**PROBLEM**
The answer must be an exact reproduction of all the entries.

**DATA FOR THIS TASK**
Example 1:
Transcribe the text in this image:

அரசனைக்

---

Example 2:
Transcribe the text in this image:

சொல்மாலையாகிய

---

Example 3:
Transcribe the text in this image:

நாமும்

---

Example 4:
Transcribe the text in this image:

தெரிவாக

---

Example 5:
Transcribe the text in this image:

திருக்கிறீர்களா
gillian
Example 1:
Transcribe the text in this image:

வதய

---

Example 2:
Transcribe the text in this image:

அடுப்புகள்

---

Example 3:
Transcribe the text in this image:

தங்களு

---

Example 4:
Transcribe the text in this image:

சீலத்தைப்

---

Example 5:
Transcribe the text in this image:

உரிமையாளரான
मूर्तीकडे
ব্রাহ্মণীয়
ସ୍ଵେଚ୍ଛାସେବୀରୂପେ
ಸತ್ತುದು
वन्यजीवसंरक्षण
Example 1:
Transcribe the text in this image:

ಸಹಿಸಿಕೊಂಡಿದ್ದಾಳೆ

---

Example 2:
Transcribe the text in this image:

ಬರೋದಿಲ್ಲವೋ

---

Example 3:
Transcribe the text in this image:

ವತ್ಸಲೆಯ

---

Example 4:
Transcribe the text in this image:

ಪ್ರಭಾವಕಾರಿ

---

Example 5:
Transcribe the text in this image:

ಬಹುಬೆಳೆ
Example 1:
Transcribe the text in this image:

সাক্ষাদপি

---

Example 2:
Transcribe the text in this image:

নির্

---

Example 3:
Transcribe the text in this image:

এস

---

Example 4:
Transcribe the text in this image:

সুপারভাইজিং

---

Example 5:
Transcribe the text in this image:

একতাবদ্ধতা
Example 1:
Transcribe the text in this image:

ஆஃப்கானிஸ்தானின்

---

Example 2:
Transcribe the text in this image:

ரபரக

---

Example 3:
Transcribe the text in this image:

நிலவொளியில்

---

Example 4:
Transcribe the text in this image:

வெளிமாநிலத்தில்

**RESPONSE TO THIS TASK**
Example 1:
Transcribe the text in this image:

அரசனைக்

---

Example 2:
Transcribe the text in this image:

சொல்மாலையாகிய

---

Example 3:
Transcribe the text in this image:

நாமும்

---

Example 4:
Transcribe the text in this image:

தெரிவாக

---

Example 5:
Transcribe the text in this image:

திருக்கிறீர்களா
gillian
Example 1:
Transcribe the text in this image:

வதய

---

Example 2:
Transcribe the text in this image:

அடுப்புகள்

---

Example 3:
Transcribe the text in this image:

தங்களு

---

Example 4:
Transcribe the text in this image:

சீலத்தைப்

---

Example 5:
Transcribe the text in this image:

உரிமையாளரான
मूर्तीकडे
ব্রাহ্মণীয়
ସ୍ଵେଚ୍ଛାସେବୀରୂପେ
ಸತ್ತುದು
वन्यजीवसंरक्षण
Example 1:
Transcribe the text in this image:

ಸಹಿಸಿಕೊಂಡಿದ್ದಾಳೆ

---

Example 2:
Transcribe the text in this image:

ಬರೋದಿಲ್ಲವೋ

---

Example 3:
Transcribe the text in this image:

ವತ್ಸಲೆಯ

---

Example 4:
Transcribe the text in this image:

ಪ್ರಭಾವಕಾರಿ

---

Example 5:
Transcribe the text in this image:

ಬಹುಬೆಳೆ
Example 1:
Transcribe the text in this image:

সাক্ষাদপি

---

Example 2:
Transcribe the text in this image:

নির্

---

Example 3:
Transcribe the text in this image:

এস

---

Example 4:
Transcribe the text in this image:

সুপারভাইজিং

---

Example 5:
Transcribe the text in this image:

একতাবদ্ধতা
Example 1:
Transcribe the text in this image:

ஆஃப்கானிஸ்தானின்

---

Example 2:
Transcribe the text in this image:

ரபரக

---

Example 3:
Transcribe the text in this image:

நிலவொளியில்

---

Example 4:
Transcribe the text in this image:

வெளிமாநிலத்தில்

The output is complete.